As an elite, it is not organized, although its members often know one another, seem quite naturally to work together, and share many organizations in common. There is nothing conspiratorial about it, although its decisions are often publicly unknown and its mode of operation manipulative rather then explicit (p.294).

Within the corporate worlds of business, war-making and politics, the private conscience is attenuated – and the higher immorality is institutionalized. It is not merely a question of a corrupt administration in corporation, army or state; it is a feature of the corporate rich, as a capitalist stratum, deeply intertwined with the politics of a military state (p.343).

The higher immorality, the general weakening of older values and the organization of irresponsibility have not involved any public crises; on the contrary, they have been matters of a creeping indifference and a silent hollowing out (p.345).

A society that is in its higher circles and on its middle levels widely believed to be a network of smart rackets does not produce men with an inner moral sense; a society that is merely expedient does not produce men of conscience.
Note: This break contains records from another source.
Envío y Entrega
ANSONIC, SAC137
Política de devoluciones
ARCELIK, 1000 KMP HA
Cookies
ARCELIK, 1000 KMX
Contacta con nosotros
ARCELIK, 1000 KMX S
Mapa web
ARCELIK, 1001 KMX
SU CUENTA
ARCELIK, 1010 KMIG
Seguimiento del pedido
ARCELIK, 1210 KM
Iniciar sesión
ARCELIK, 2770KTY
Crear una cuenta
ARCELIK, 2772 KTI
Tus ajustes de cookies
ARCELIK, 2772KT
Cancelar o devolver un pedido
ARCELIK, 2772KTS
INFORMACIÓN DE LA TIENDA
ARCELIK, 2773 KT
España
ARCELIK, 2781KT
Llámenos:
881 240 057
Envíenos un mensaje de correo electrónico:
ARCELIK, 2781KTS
A society that narrows the meaning of ‘success’ to the big money and in its terms condemns failure as the chief vice, raising money to the plane of absolute value, will produce the sharp operator and the shady deal. Blessed are the cynical, for only they have what it takes to succeed (p.347).
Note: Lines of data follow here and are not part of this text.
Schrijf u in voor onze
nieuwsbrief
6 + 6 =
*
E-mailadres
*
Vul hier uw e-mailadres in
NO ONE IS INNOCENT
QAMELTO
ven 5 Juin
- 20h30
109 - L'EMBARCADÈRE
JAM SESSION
The man of knowledge has not become a philosopher king; but he has often become a consultant, and moreover a consultant to a man who is neither king-like nor philosophical. It is, of course, true that the chairman of the pulp writers section of the Authors’ League helped a leading senator ‘polish up the speeches he delivered in the 1952 senatorial campaign’. But it is not natural in the course of their careers that for men of knowledge to meet with those of power. The links between university and government are weak, and when they do occur, the man of knowledge appears as an ‘expert’ which usually means as a hired technician. Like most others in this society, the man of knowledge is himself dependent for his livelihood upon the job, which nowadays is a prime sanction of thought control. Where getting ahead requires the good opinions of more powerful others, their judgements become prime objects of concern. Accordingly, in so far as intellectuals serve power directly – in a job hierarchy – they often do so unfreely (p.353).
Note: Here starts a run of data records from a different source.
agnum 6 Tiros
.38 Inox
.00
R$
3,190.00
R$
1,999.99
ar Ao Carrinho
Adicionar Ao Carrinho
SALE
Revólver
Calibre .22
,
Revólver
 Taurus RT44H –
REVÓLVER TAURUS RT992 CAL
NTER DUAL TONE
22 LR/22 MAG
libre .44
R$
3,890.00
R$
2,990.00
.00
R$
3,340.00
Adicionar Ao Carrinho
Despite – perhaps because of – the ostracism of mind from public affairs, the immorality of accomplishment, and the general prevalence or organized irresponsibility, the men of the higher circles benefit from the total power of the institutional domains over which they rule (p.357).

Status follows big money, even if it has a touch of the gangster about it. Status follows power, even if it be without background. Below, in the mass society, old moral and traditional barriers to status break down and Americans look for standards of excellence among the circles above them, in terms of which to model themselves and judge their self-esteem (p.357-8).

There is no question that this selection of quotations smacks of my own interests; but they are, I would suggest, representative if not comprehensive. I agree with many, and disagree with a some. What is beyond dispute is their relevance for our present era of financial capitalism. As so often it is tempting to exaggerate the extent and pace of social change, to allow discontinuity to trump continuity. C Wright Mills still has edge and bite.